Le scénario est impeccable. Tous les événements s'enchaînent avec une absolue nécessité, voire même une certaine fatalité. Le titre et la référence qui s'y raccroche appartiennent au domaine du Destin, donnant au film l'aspect d'une tragédie. Tout est donc implacable. N'arrive que ce qui doit inévitablement arriver. Les personnages sont comme prisonniers du destin. S'en rendent-ils compte ? Peut-être...
L'interprétation est au-dessus de tous les superlatifs imaginables. Sobres, intenses, les acteurs jouent sur l'intériorisation de leur rôle. L'exemple d'Yves Montand est frappant : il s'agit sûrement du plus grand rôle de sa carrière.

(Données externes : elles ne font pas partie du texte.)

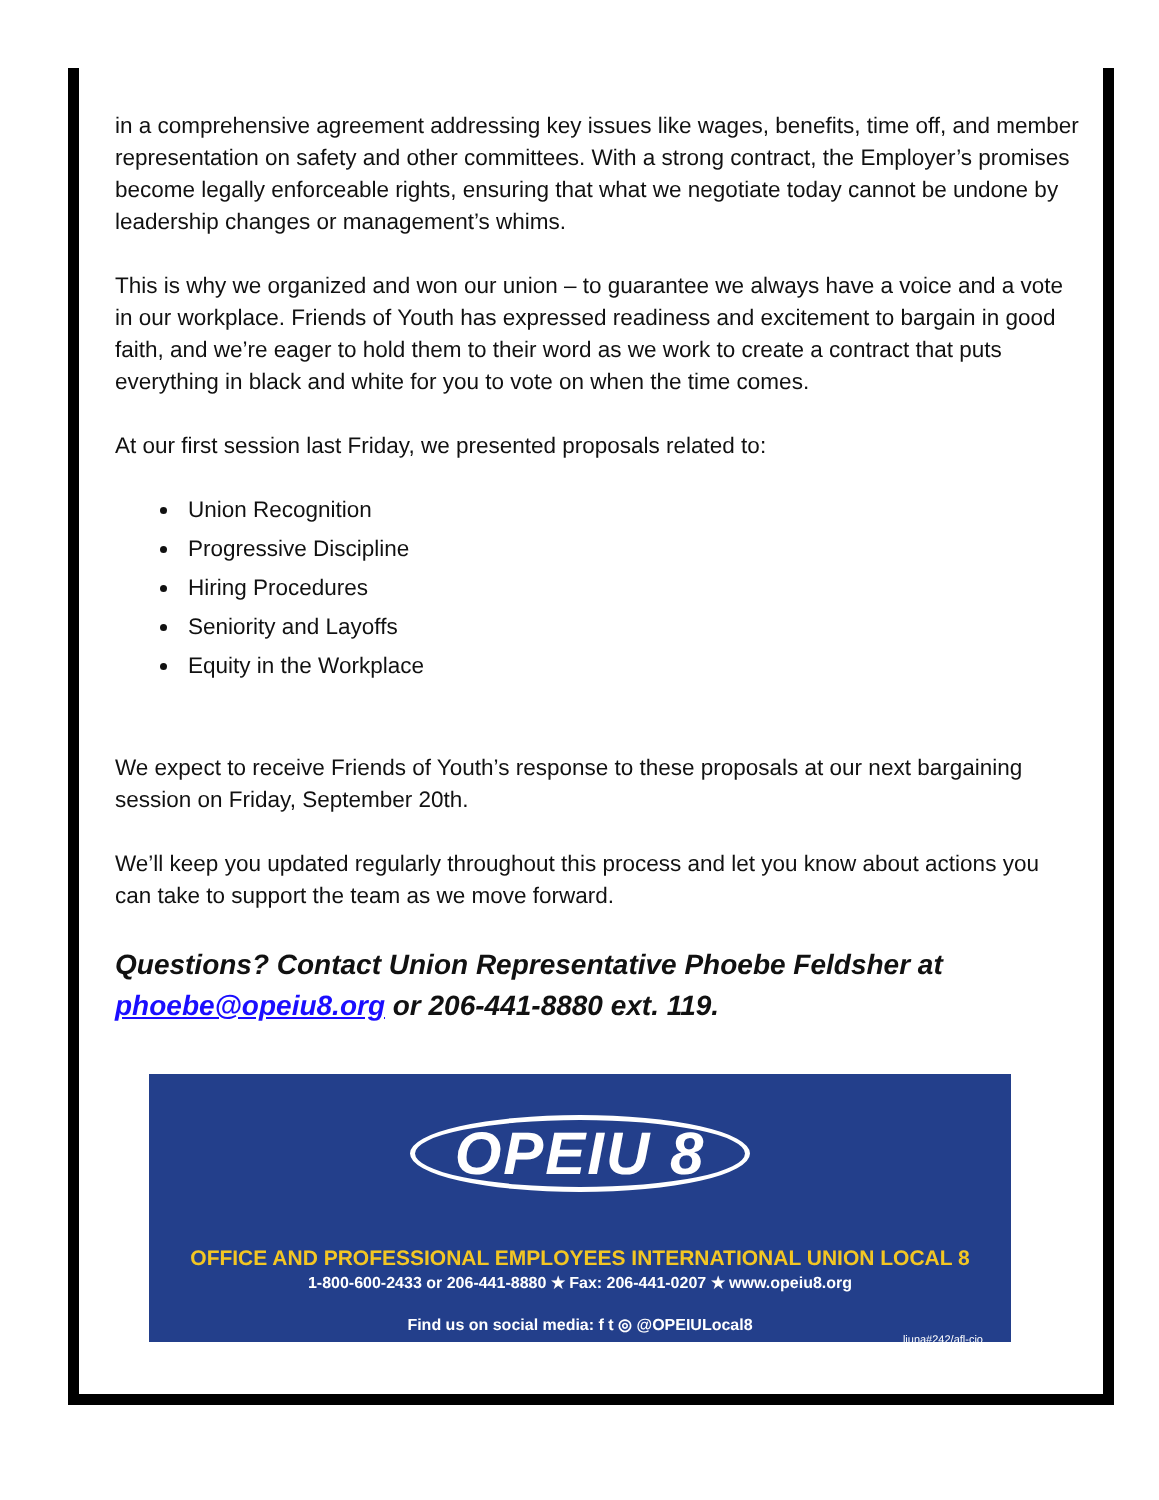in a comprehensive agreement addressing key issues like wages, benefits, time off, and member representation on safety and other committees. With a strong contract, the Employer’s promises become legally enforceable rights, ensuring that what we negotiate today cannot be undone by leadership changes or management’s whims.
This is why we organized and won our union – to guarantee we always have a voice and a vote in our workplace. Friends of Youth has expressed readiness and excitement to bargain in good faith, and we’re eager to hold them to their word as we work to create a contract that puts everything in black and white for you to vote on when the time comes.
At our first session last Friday, we presented proposals related to:
Union Recognition
Progressive Discipline
Hiring Procedures
Seniority and Layoffs
Equity in the Workplace
We expect to receive Friends of Youth’s response to these proposals at our next bargaining session on Friday, September 20th.
We’ll keep you updated regularly throughout this process and let you know about actions you can take to support the team as we move forward.
Questions? Contact Union Representative Phoebe Feldsher at phoebe@opeiu8.org or 206-441-8880 ext. 119.
OPEIU 8
OFFICE AND PROFESSIONAL EMPLOYEES INTERNATIONAL UNION LOCAL 8
1-800-600-2433 or 206-441-8880 ★ Fax: 206-441-0207 ★ www.opeiu8.org
Find us on social media: f t ◎ @OPEIULocal8
liuna#242/afl-cio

La réalisation est tout aussi exceptionnelle. Les cadrages, le sens du rythme (lent mais jamais ennuyeux, sobre mais terriblement efficace, évitant tous les pièges de ce genre pourtant très codifié), la direction d'acteur, la photographie, tout y est exemplaire : une véritable leçon de cinéma à chaque instant. Les références au cinéma américain (et principalement à l'autre chef d'œuvre du genre, Quand la ville dort, de John Huston) ne signifient jamais imitation servile (comme c'est trop souvent le cas).